Rewrite the data below, replacing "layout element" with "page element" everywhere and keeping everything else the same. Leave the pictures out of your answer.

Data to use:
%%

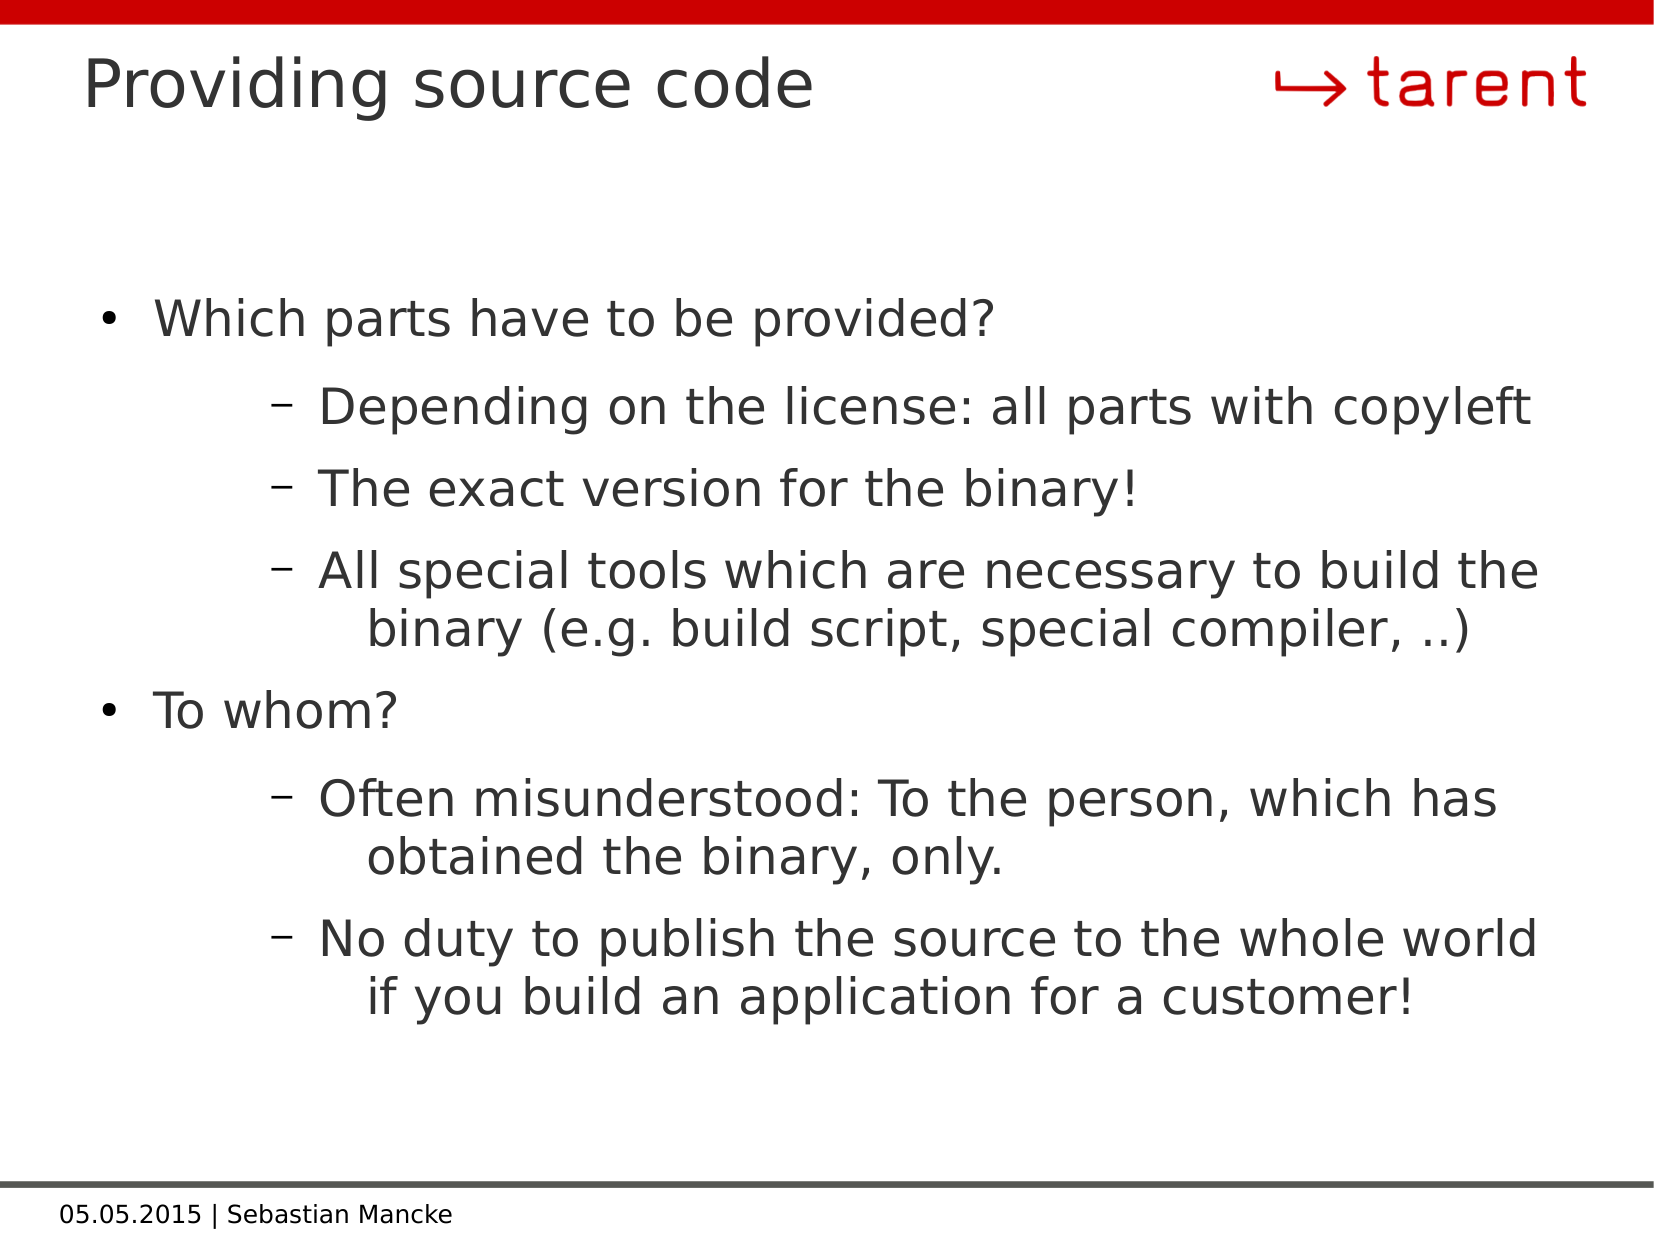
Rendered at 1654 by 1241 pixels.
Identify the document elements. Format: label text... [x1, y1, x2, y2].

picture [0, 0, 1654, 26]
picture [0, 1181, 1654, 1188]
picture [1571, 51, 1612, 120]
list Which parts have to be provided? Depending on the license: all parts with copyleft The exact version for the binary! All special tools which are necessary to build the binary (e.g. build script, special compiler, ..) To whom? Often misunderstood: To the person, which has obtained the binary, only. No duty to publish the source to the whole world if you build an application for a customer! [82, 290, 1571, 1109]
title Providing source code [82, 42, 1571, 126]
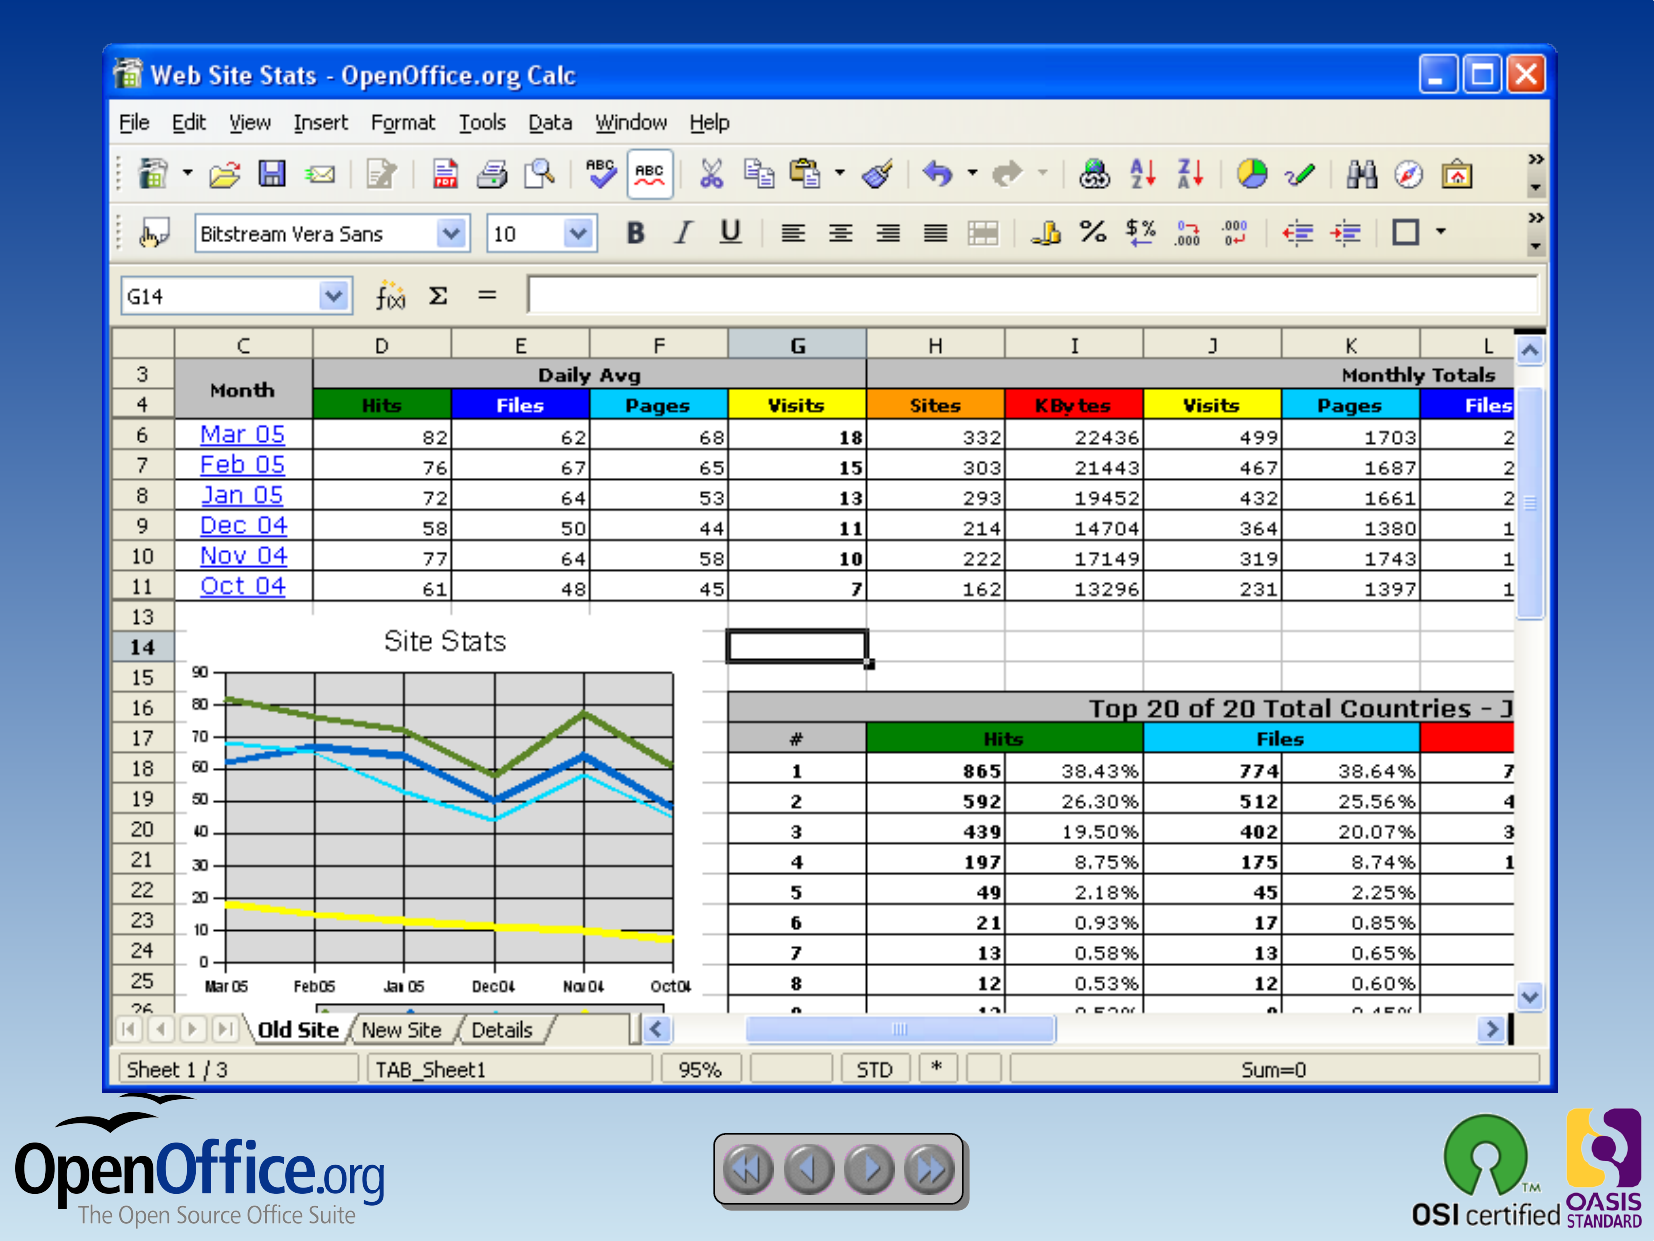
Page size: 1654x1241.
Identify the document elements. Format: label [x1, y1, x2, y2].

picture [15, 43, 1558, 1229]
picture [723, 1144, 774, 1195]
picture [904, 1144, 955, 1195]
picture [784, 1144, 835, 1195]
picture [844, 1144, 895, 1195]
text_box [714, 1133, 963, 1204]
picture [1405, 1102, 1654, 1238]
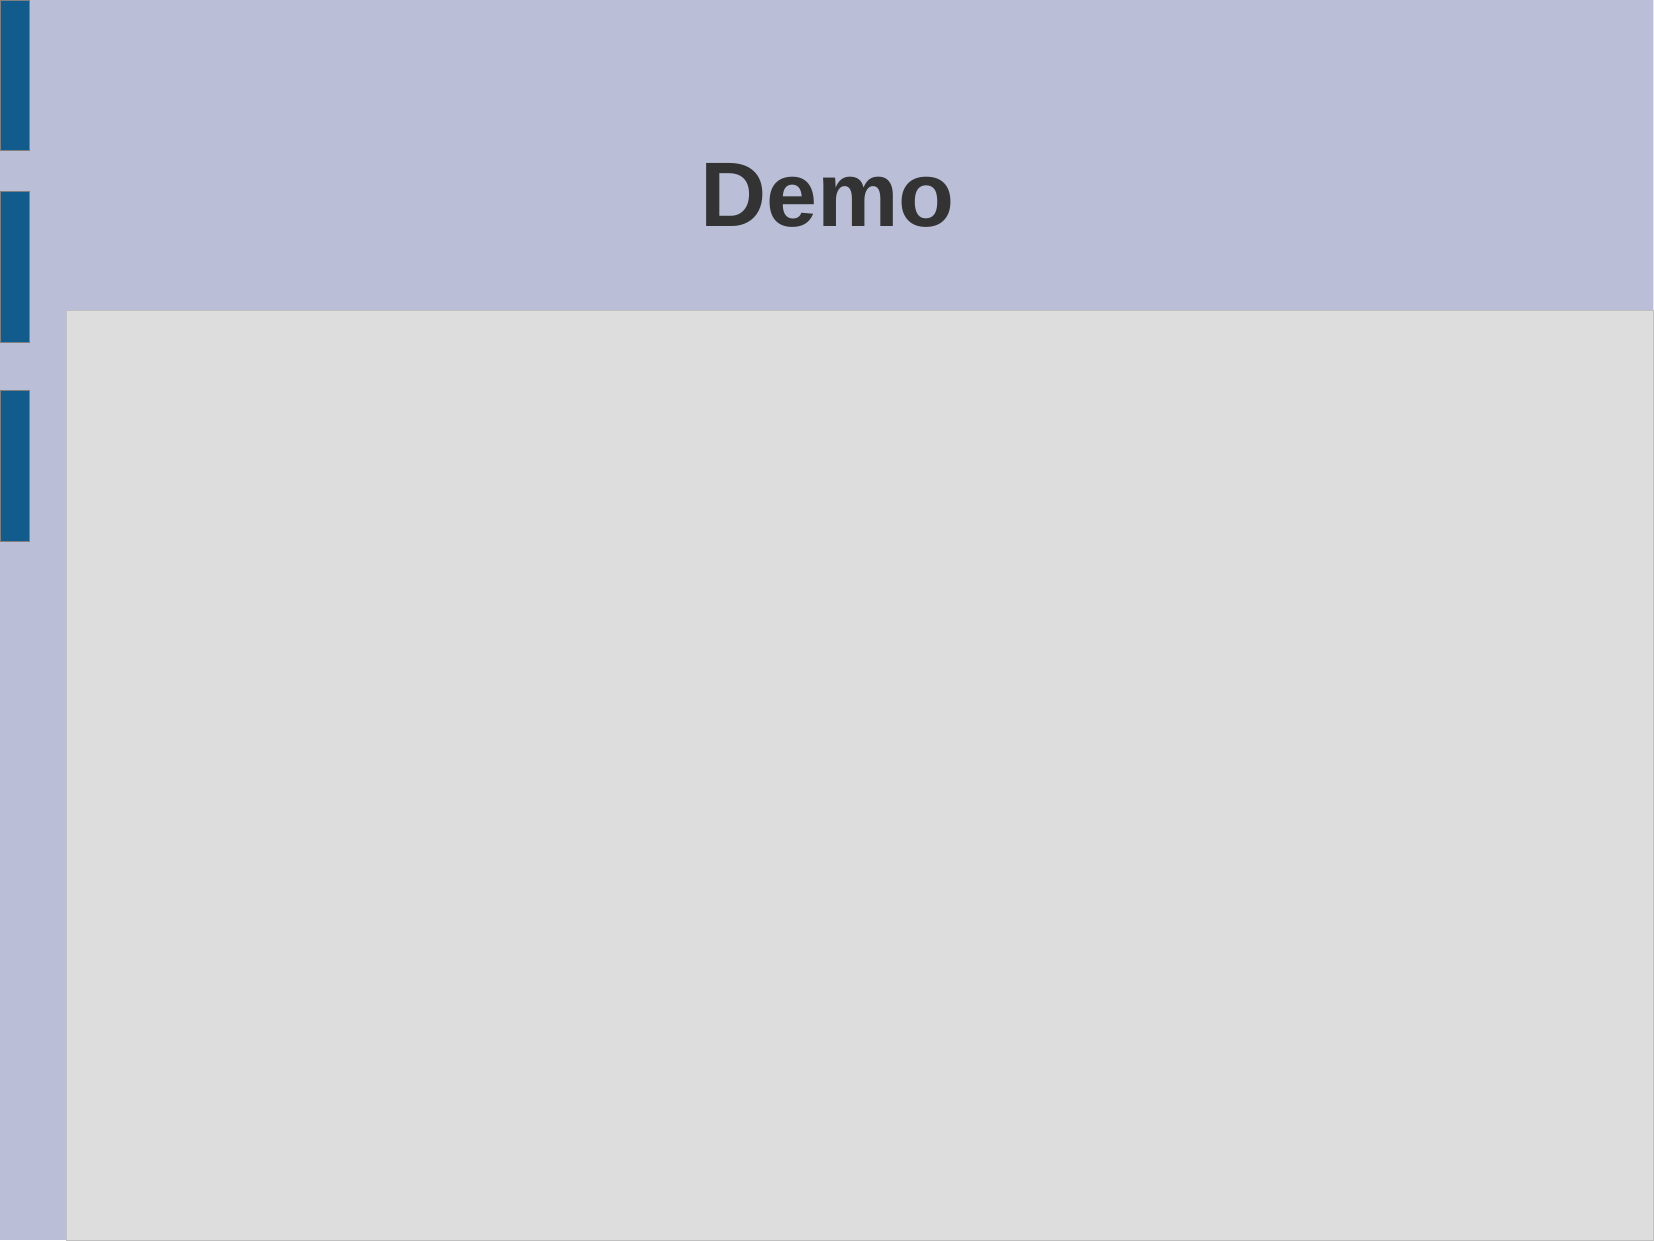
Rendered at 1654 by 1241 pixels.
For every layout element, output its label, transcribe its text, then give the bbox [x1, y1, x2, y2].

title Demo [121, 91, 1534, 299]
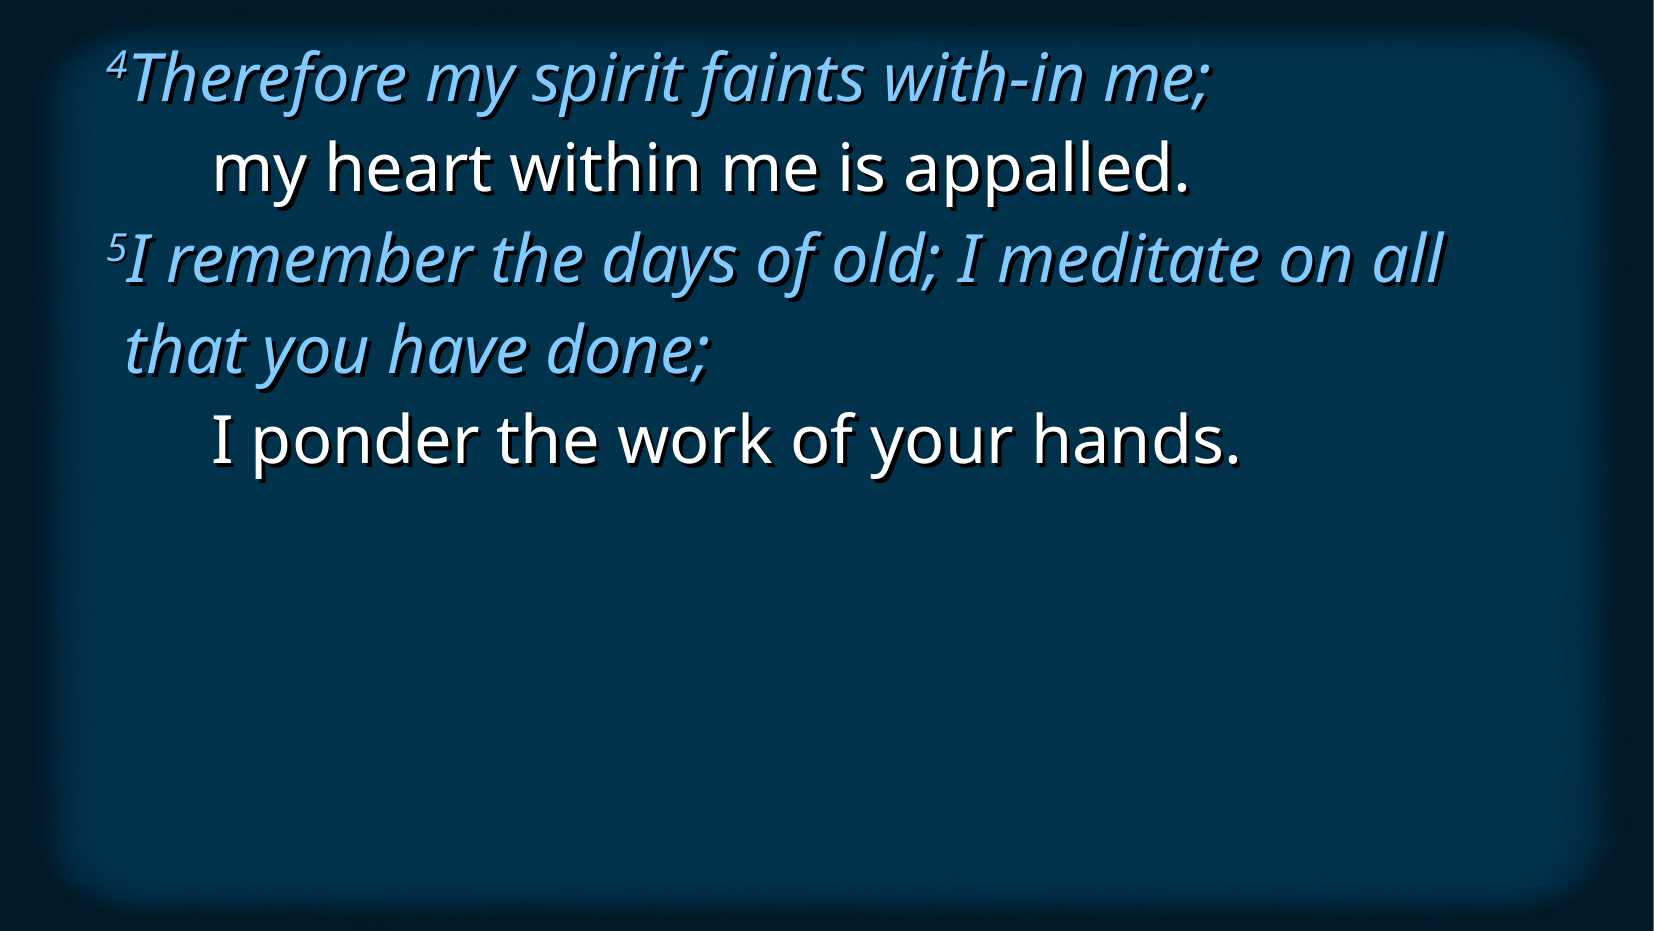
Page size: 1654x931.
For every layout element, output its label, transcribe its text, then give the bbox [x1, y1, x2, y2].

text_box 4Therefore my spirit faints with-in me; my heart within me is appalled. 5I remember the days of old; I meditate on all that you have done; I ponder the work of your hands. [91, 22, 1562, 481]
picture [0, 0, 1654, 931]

%%

Exercise solution:
Rendered at 1654 by 1241 pixels.
Identify the document elements. Format: label text... [x1, y1, x2, y2].

picture [0, 0, 1654, 26]
picture [0, 1181, 1654, 1188]
picture [1571, 51, 1612, 120]
list Which parts have to be provided? Depending on the license: all parts with copyleft The exact version for the binary! All special tools which are necessary to build the binary (e.g. build script, special compiler, ..) To whom? Often misunderstood: To the person, which has obtained the binary, only. No duty to publish the source to the whole world if you build an application for a customer! [82, 290, 1571, 1109]
title Providing source code [82, 42, 1571, 126]
Page size: 1654x1241.
Identify the document elements. Format: label [x1, y1, x2, y2].

picture [15, 43, 1558, 1229]
picture [723, 1144, 774, 1195]
picture [904, 1144, 955, 1195]
picture [784, 1144, 835, 1195]
picture [844, 1144, 895, 1195]
text_box [714, 1133, 963, 1204]
picture [1405, 1102, 1654, 1238]
Rendered at 1654 by 1241 pixels.
For every page element, output its label, transcribe its text, then give the bbox [x1, y1, x2, y2].

title Demo [121, 91, 1534, 299]
Page size: 1654x931.
For every page element, output its label, transcribe its text, then give the bbox [x1, y1, x2, y2].

text_box 4Therefore my spirit faints with-in me; my heart within me is appalled. 5I remember the days of old; I meditate on all that you have done; I ponder the work of your hands. [91, 22, 1562, 481]
picture [0, 0, 1654, 931]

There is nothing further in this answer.